DOCUMENT EXTRACT —
The mechanically alloyed composite powders are thereafter hot
consolidated as, for example, by canning (in a can which may be
mild steel, stainless steel, nickel, etc., and which is welded shut
after filling with powder) and hot extruding the powder, or by
other hot compaction steps. Powder extrusion can be carried out at
an elevated temperature up to 1600.degree.F. or higher, e.g.,
2000.degree.F. or 2400.degree.F., the extrusion ratio preferably
being about 5:1 to 50:1 or higher. The consolidated powder products
can then be fabricated into various shapes; for example, the
consolidated powder products can be hot and/or cold rolled to plate
or sheet, or rolled, swaged or drawn to bar, rod or wire. Such
fabrication can be carried out at elevated temperatures, e.g., up
to about 2000.degree.F. or even higher, or at ambient temperature,
intermediate anneals preferably being utilized in the latter case
(i.e., fabrication at ambient temperature) after reductions of
about 50 percent.
The consolidated product is then worked (i.e., drawn, forged,
rolled, etc.) at temperatures not exceeding about 1600.degree.F. to
1700.degree.F. so as to permit the production of coarse, elongated
grains on subsequent heat treatment. Heat treatment of the
consolidated product without post-consolidation working thereof
generally does not result in coarse, elongated grains. The required
amount of working of the consolidated product generally decreases
with increasing dispersoid content thereof and is preferably about
10 to 12 percent reduction or more; for example, a cold-working
reduction of about 16 percent to about 25 percent or more can be
employed with a consolidated product having a total dispersoid
content of up to about 1 to 2 volume percent.

TASK REQUIREMENTS —
List every shape the powder processing passage says the consolidated powder products can be fabricated into. The data after this point have no connection to the powder processing passage.

DATASET CONTENT —
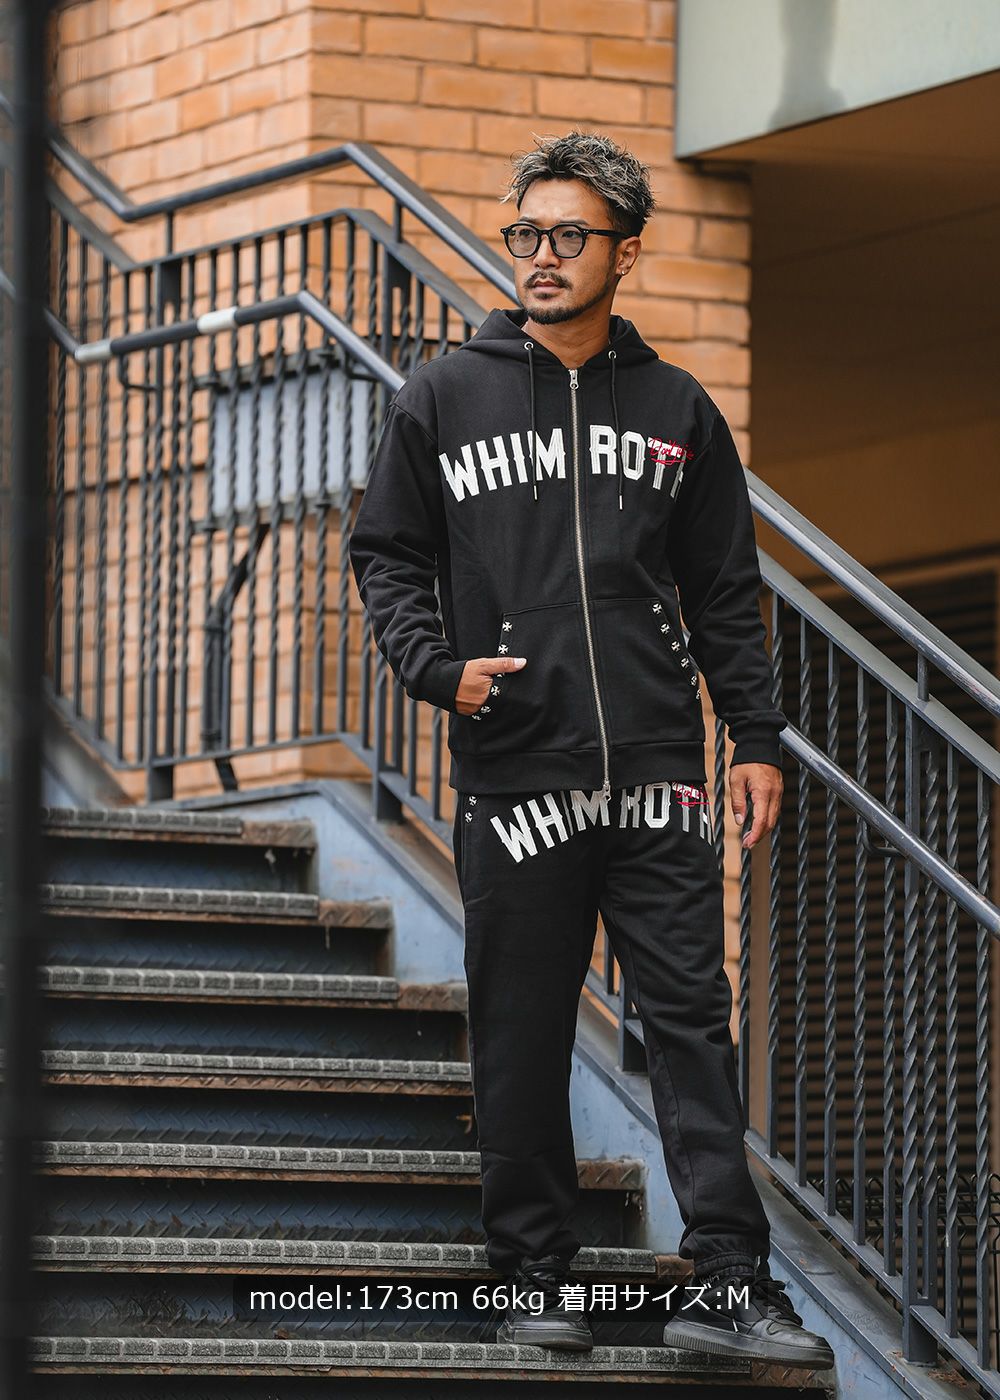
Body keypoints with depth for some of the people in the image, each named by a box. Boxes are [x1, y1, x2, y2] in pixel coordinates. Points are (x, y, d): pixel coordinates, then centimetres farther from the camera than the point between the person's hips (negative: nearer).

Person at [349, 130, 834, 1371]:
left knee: (692, 1021, -4)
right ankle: (533, 1276, 12)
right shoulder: (445, 400, 7)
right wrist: (438, 669, -6)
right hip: (511, 777, -1)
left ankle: (726, 1281, -5)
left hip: (656, 772, 1)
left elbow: (727, 593, 13)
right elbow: (386, 555, 10)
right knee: (521, 1041, 3)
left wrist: (755, 737, 6)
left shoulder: (678, 411, 11)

SOLUTION BELOW —
Plate, sheet, bar, rod, wire